The mainstream press has been at pains to tell anyone that will listen that the result of the election may not been known for some days. While its true the AP (Associated press) did not call the 2020 result until the 7th of November there are reasons to expect a much faster result at least for the presidential race. But don’t take my word for it, Goldman Sachs outline some of the reasons here they include…

  • Numerous changes to how ballots are counted and recieved
  • Less absentee voting as 2020 was impacted by the Covid pandemic

If you need a reminder here is the timeline for the swing states…

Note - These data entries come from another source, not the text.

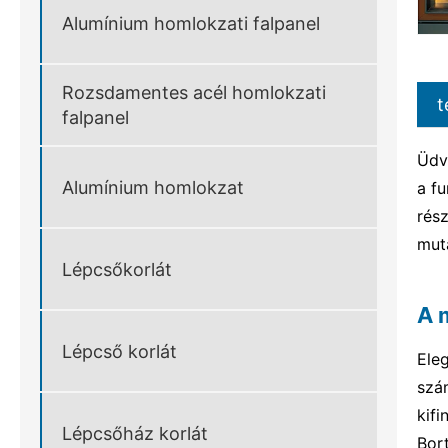
Alumínium homlokzati falpanel
Rozsdamentes acél homlokzati
t
falpanel
Üdv
Alumínium homlokzat
a fu
rész
mut
Lépcsőkorlát
A 
Lépcső korlát
Ele
szá
kif
Lépcsőház korlát
Bor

Sector and Asset Class Impacts

Opinions are like….ok lets not go there but suffice to say everyone has an opinion on what will happen post the elections. Here are a few snapshots again from Goldmans first via their Quick Polls

  • Republican victory: Likely positive for financials, energy, and domestic construction
  • Democratic victory: Could benefit healthcare, infrastructure, and renewable energy sectors
  • Small-caps (Russell 2000) may outperform in the medium term regardless of the outcome

So there you have it clear as mud right?

Federal Reserve Meeting: A Done Deal with Forward Guidance in Focus

  • The Fed is widely expected to cut rates by 25 basis points
  • Market attention will be on the press conference and forward guidance
  • Any hawkish tone could be negative for risk assets, especially if combined with election uncertainty

Cross-Asset Positioning and Risks

Equities

  • Hedge funds are taking on more risk than in previous elections
  • The top 10 stocks now comprise 40% of the S&P 500, potentially exacerbating volatility
  • S&P 500 gamma exposure is near neutral, removing a potential stabilizing force

Volatility

  • VIX futures are net long for the first time since 2018, indicating heightened hedging activity
  • The SKEW index suggests investors are well-hedged, but not excessively so

Fixed Income

  • Some investors have been exiting long bond positions, unusual before a potentially volatile event
  • This could indicate concerns about a scenario where both equities and bonds sell off simultaneously

Gold and Cryptocurrencies

  • Gold positioning is extreme, with Goldman Sachs recommending a shift from physical exposure to options strategies
  • Central bank buying and ETF inflows are supporting gold prices despite decoupling from real yields
  • Bitcoin may show some correlation with gold as a hedge against fiat currency devaluation, but remains more volatile and correlated with risk assets

Trading Strategies to Consider

  • VIX put spreads targeting a move back to the 14-15 range post-election
  • Gold call spreads (e.g., 20-delta, 3-6 month expiry) to maintain upside exposure with reduced downside risk
  • Small-cap exposure through Russell 2000 index or IWM ETF, end of year 240/245 Call Spreads setup well, anticipating potential outperformance
  • Sector rotation strategies based on election outcomes (e.g., financials for Republican victory, healthcare for Democratic victory)

What to Watch

  • Exit polls will be released starting at 10 PM UK time on election night
  • Early results may skew Republican due to reporting patterns; patience is key
  • Market reactions in Asia and Europe before US markets open
  • Fed Chair Powell’s press conference for clues on future rate path

As we navigate this potentially volatile week, investors should remain vigilant and prepared for various outcomes. The interplay between the election results and the Fed’s forward guidance will likely set the tone for market direction in the coming months.